Another tenet of the ultra-liberal agenda is the notion that anything which is old or which predates our own supposedly enlightened age must by definition be outdated and expendable. The only laws that are truly wise are those devised within the past few decades.
After all, the thinking goes, history follows an evolutionary curve which soars ever upward. Our generation is the repository of wisdom far surpassing that of our forebears. Previous generations saw things only through a glass darkly, whereas our own vision is crystal clear.
Those who hold to this socio-evolutionary view will not admit the possibility that old laws may have endured for a long time simply because they actually work, providing benefits for both the individual and the social fabric.
Of course, the old licensing laws didn’t bring an end to drink-related civil disorder. No law can, on its own, alter human behaviour.
The best a law can do is to draw attention to where the lines of acceptable or healthy behaviour lay and to discourage action beyond those limits by imposing penalties. The decision to stay within the parameters is a matter of human will.

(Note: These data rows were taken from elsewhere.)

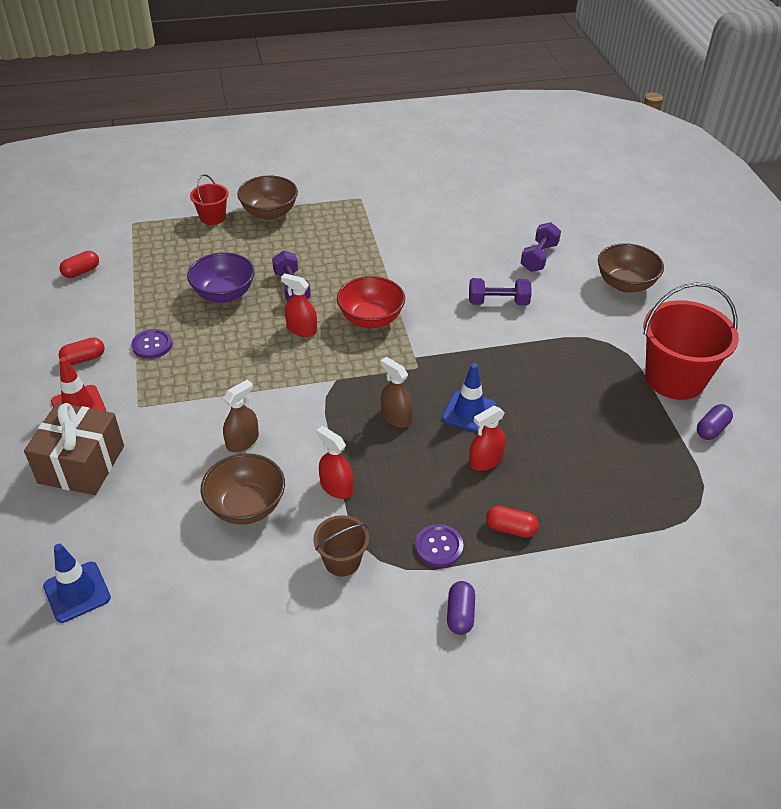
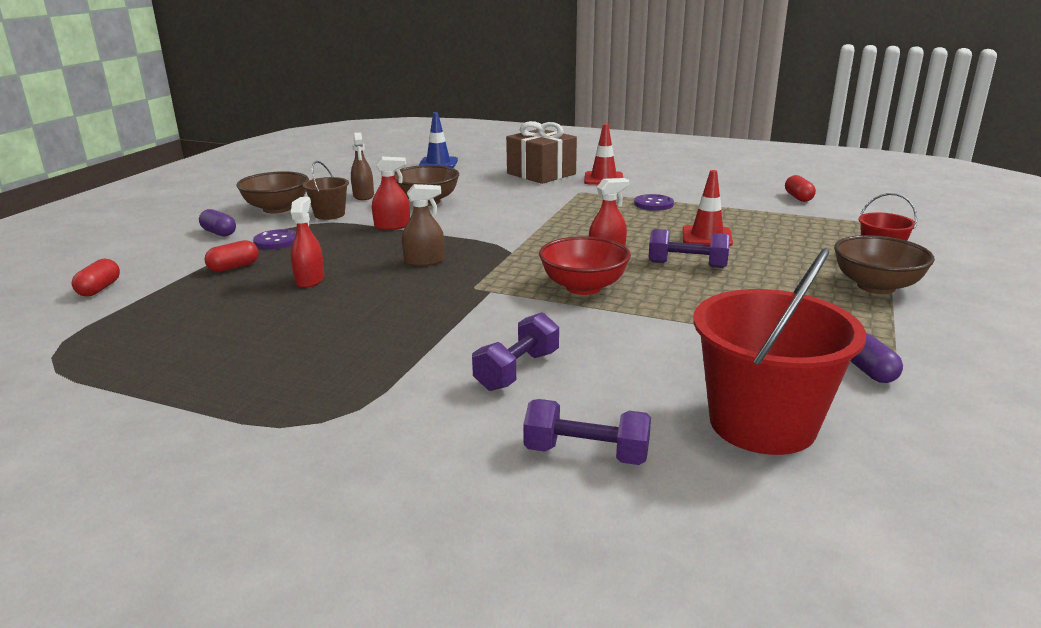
camera: 125 degrees right, 20 degrees down
(84, 359) = (660, 185): red capsule -> red capsule (99, 289)
(224, 294) = (706, 237): purple bowl -> red traffic cone
(242, 441) = (491, 210): brown spray bottle -> brown spray bottle (363, 196)
(469, 412) = (374, 291): blue traffic cone -> none
(539, 257) = (586, 454): purple dumbbell -> purple dumbbell turned 45 degrees counterclockwise
(625, 284) = (407, 516): brown bowl -> brown bowl (277, 209)
(675, 378) = (178, 440): red bucket -> red bucket (762, 423)
(711, 429) = (76, 420): purple capsule -> purple capsule (869, 371)

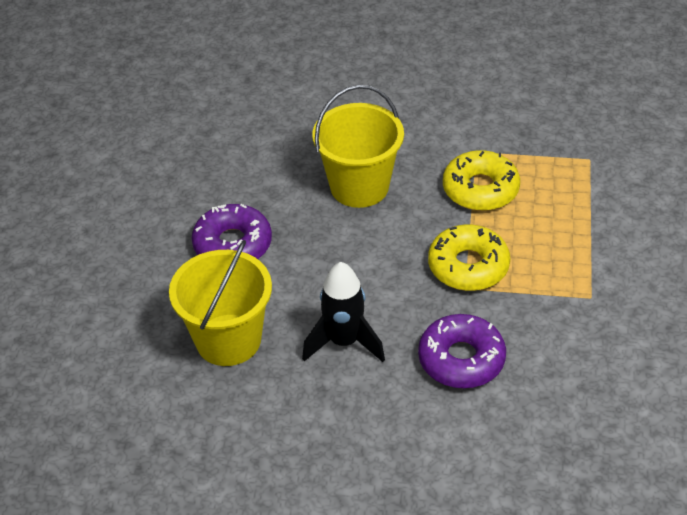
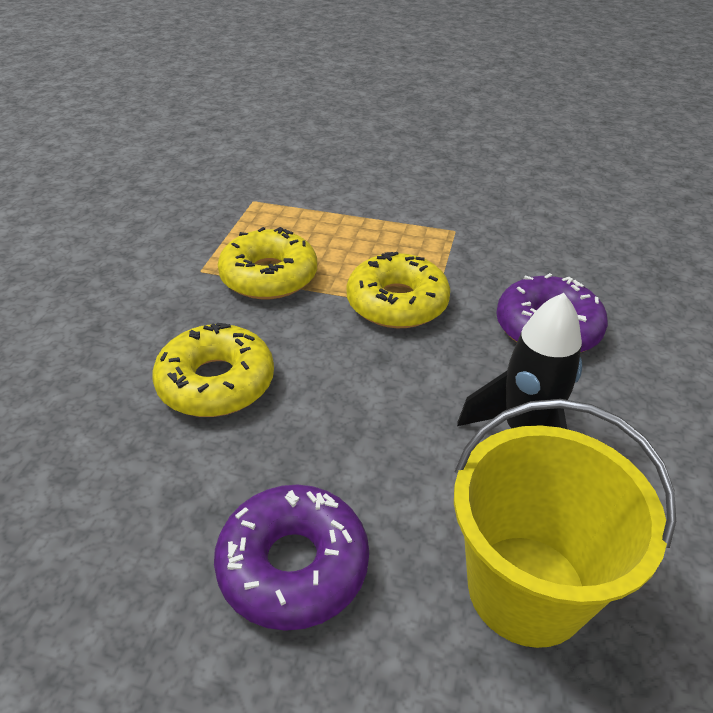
camera: 85 degrees left, 5 degrees down
(359, 186) = (216, 382): yellow bucket -> yellow donut

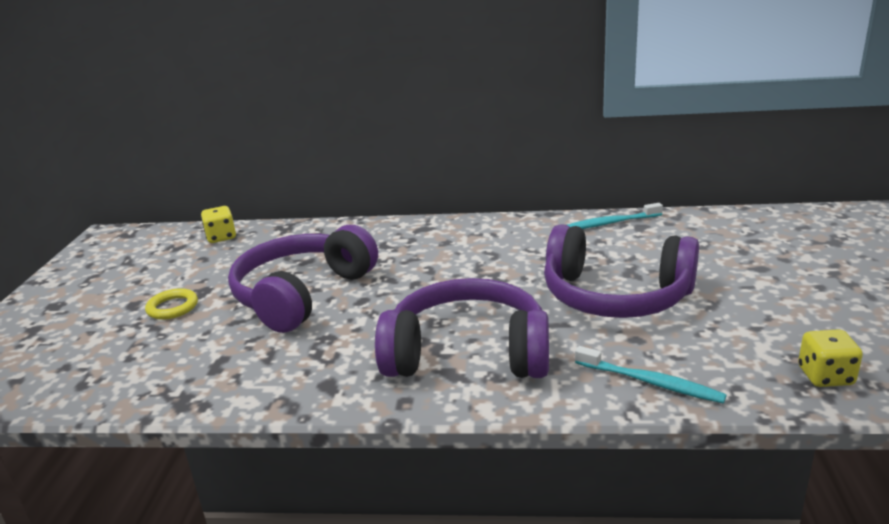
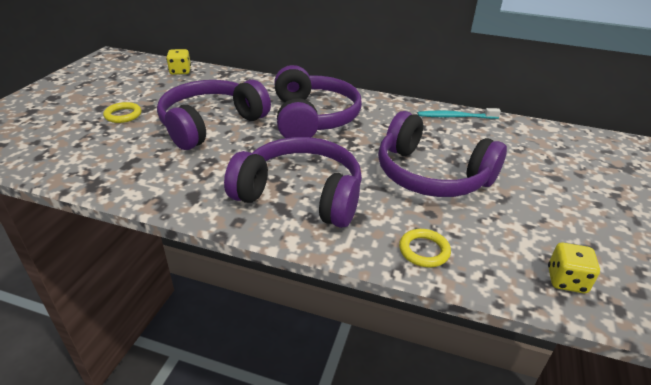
camera: 10 degrees right, 10 degrees up
(433, 260) = (313, 118): none -> purple headphones
(650, 382) = (424, 250): turquoise toothbrush -> yellow ring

The licensing laws were far from perfect. Many people flouted them. Better education back then may have helped the situation, even if only to encourage drinkers to avoid the last-minute binge before closing time. Yet it could only really have worked in the context of laws that supported it.
Yesterday, the government also announced a series of measures aimed at reducing physical abuse of girls by their boyfriends. That this type of abuse is on the rise is a troubling development and one which must be dealt with.
But does anybody for a moment believe that this initiative will prove effective if the current laws against abuse are simultaneously relaxed? No.
Education and legislation go hand in hand. Fair and balanced legislation must be on hand when education fails and people behave in ways that injure themselves and others. It provides the ‘stick’ which can be applied when the carrot of education hasn’t worked.